On Mon, 2022-08-15 at 17:15 +0000, Joseph Myers wrote:
> On Mon, 15 Aug 2022, Richard Purdie via Gcc wrote:
> 
> > Currently it works well for absolute paths but if a file uses a
> > relative path or a path with a symlink in, or a non-absolute path, it
> > will miss those cases. For relative paths in particular it is
> > problematic as you can't easily construct a compiler commandline that
> > would cover all relative path options.
> 
> I'd expect a relative path to be naturally relocatable without needing to 
> be remapped.  (For example, DW_AT_comp_dir would be relocated in debug 
> info, but there would be no need to relocate the paths to individual files 
> that are relative to DW_AT_comp_dir.)
> 
> Is the issue that you're using relative paths between two directories that 
> don't have a fixed relative path between them, such as between the build 
> and source directories, as opposed to relative paths within the source 
> directory or within the build directory?
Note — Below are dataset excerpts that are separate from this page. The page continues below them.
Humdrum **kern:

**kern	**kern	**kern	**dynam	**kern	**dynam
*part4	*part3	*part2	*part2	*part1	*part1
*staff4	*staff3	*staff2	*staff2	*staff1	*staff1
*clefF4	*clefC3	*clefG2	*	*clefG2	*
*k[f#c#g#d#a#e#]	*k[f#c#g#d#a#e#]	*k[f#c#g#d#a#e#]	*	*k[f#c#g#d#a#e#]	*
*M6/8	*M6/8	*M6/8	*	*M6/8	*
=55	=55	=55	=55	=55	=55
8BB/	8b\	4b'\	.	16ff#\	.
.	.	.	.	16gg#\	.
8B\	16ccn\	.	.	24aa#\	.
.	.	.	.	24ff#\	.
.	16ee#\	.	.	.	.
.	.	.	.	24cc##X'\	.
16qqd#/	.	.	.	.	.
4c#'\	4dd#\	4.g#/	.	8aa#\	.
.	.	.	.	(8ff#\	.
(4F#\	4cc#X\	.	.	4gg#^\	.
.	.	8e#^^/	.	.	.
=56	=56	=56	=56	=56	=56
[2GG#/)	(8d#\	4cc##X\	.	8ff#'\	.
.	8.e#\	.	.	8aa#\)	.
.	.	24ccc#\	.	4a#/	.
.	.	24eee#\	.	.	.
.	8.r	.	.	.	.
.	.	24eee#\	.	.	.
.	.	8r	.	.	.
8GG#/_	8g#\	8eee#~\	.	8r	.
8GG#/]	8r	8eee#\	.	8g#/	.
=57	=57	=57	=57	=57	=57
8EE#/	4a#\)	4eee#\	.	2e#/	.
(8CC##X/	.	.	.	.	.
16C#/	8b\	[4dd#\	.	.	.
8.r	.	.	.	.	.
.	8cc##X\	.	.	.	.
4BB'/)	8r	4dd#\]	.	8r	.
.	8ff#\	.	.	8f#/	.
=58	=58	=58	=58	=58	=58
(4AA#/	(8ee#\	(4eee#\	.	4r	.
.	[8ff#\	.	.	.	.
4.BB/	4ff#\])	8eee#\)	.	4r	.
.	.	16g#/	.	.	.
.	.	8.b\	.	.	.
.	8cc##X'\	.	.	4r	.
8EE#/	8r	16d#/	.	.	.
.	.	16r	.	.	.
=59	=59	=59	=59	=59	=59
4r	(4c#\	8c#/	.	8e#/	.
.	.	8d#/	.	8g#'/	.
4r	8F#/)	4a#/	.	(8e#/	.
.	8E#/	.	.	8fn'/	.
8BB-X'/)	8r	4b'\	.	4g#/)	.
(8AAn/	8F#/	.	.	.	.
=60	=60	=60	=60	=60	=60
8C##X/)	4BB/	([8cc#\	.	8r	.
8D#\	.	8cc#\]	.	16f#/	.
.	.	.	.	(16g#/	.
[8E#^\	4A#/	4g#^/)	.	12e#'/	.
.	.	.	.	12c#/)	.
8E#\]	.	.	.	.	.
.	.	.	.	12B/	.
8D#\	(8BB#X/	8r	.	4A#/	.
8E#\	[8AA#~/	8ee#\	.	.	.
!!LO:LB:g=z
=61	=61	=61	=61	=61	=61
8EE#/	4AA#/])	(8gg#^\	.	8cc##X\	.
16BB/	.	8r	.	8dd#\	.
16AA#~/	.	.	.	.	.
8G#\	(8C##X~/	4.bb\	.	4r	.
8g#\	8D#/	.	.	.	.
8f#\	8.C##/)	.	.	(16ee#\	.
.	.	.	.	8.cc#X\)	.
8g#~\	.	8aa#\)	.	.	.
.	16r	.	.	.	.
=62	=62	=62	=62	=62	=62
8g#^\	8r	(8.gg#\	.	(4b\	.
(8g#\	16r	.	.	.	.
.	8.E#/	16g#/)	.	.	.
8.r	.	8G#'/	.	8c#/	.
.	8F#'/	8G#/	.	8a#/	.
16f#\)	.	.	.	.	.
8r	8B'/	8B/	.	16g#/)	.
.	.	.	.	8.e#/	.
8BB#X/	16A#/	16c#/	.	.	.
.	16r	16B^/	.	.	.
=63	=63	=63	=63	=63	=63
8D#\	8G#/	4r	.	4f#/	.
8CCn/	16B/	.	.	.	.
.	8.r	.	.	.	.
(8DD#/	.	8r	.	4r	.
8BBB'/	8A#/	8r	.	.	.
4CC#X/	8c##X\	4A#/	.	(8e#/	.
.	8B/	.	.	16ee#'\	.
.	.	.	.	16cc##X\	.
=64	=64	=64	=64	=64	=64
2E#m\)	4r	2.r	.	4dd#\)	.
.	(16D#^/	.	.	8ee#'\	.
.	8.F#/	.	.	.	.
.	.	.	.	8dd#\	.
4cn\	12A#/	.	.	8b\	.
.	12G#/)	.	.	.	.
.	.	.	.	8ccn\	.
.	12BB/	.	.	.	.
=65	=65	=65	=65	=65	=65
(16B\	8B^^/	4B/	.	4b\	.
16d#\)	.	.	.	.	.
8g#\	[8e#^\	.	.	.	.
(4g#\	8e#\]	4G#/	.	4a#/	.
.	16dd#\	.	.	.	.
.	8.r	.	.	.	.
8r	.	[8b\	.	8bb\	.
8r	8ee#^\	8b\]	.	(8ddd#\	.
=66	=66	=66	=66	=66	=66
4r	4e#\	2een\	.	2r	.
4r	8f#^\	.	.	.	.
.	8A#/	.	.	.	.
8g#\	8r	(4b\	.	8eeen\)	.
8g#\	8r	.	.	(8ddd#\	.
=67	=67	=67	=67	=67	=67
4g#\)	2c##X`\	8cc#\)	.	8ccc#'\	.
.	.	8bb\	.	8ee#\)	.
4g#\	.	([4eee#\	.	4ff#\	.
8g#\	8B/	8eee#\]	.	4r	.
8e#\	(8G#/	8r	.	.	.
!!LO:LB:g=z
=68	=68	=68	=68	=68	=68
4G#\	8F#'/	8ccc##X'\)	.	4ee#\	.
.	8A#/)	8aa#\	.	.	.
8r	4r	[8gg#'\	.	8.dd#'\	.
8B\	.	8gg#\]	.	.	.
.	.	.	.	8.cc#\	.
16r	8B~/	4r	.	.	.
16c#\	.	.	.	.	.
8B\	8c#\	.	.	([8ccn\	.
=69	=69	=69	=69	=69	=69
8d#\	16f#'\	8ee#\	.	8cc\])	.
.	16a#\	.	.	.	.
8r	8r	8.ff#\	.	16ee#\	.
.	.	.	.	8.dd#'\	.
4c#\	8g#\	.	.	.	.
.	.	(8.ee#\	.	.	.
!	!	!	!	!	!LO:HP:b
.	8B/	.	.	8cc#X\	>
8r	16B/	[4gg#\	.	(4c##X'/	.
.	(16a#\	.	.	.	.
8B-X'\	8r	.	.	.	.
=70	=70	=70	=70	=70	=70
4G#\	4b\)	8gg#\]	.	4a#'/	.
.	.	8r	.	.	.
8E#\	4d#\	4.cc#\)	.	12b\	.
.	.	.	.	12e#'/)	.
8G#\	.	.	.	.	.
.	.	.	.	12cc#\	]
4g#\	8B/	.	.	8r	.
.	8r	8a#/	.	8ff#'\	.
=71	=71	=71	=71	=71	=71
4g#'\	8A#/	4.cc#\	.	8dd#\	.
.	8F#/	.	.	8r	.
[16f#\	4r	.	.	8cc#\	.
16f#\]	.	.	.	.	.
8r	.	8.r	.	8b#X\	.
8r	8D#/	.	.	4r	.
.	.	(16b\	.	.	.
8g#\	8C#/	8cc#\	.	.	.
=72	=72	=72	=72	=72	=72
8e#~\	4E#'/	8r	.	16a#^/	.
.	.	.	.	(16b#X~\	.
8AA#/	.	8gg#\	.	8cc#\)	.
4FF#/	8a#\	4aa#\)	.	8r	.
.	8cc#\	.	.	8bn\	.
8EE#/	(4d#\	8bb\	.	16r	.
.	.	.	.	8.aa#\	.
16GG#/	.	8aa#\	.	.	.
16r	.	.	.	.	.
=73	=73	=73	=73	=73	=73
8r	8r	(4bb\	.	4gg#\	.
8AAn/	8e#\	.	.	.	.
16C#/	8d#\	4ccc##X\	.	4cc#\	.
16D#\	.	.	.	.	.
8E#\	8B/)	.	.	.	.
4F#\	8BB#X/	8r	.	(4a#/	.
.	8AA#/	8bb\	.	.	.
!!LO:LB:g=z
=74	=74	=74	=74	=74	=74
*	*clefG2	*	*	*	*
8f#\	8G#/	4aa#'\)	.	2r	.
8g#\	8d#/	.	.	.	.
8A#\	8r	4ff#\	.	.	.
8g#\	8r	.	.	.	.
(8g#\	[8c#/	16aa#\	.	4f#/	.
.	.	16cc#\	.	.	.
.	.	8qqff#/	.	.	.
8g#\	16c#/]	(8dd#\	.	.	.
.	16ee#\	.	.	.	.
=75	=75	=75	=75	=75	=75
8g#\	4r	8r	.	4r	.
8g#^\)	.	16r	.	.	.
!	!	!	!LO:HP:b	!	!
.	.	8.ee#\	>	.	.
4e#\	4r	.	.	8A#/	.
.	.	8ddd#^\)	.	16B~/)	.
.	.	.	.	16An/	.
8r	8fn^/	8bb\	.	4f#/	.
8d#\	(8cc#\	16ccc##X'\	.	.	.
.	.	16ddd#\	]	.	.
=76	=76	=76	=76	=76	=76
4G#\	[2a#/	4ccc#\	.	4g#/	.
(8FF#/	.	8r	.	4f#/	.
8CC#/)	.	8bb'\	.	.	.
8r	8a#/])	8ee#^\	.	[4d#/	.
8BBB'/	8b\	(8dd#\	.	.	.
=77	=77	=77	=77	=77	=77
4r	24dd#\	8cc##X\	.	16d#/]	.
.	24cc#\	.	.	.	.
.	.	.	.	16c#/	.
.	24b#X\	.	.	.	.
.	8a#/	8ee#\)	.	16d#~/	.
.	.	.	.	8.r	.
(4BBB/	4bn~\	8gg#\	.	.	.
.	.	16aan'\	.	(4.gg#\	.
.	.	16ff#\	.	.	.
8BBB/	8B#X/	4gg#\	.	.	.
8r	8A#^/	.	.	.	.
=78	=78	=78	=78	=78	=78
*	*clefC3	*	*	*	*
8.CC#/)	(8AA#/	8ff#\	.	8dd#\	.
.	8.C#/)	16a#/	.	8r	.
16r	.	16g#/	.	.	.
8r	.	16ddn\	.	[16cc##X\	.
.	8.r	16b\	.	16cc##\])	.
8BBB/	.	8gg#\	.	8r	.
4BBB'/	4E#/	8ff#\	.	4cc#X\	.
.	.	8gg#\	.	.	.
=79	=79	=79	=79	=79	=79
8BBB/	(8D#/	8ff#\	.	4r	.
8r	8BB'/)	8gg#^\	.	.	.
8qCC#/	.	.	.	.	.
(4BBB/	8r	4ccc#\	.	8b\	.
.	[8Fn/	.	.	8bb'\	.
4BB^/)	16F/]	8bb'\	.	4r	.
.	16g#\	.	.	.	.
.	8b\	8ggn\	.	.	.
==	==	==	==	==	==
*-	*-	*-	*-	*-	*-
Yes, that is the issue. We build with separate build and source
directories with a relative path between them and that relation doesn't
work on target, particularly for installed binaries.

It is a general problem but particularly where we build multiple
components from the one shared source tree as those paths become
multiple levels deep which makes creating a source layout on target to
match even harder.

> > which address a realpath() call into the prefix mapping code. I did
> 
> That would run the risk of breaking relocation for anyone who has 
> deliberately used the paths they pass to the compiler (possibly involving 
> symlinks, for example) in their remapping options - not expecting a 
> further level of processing to be applied to those paths before remapping.

It would be a change in behaviour but I'm not sure how many people
would be relying on that or if they even should be. A relative path
would only be relocated if it did match something in the prefix-map
variables so this would be controllable.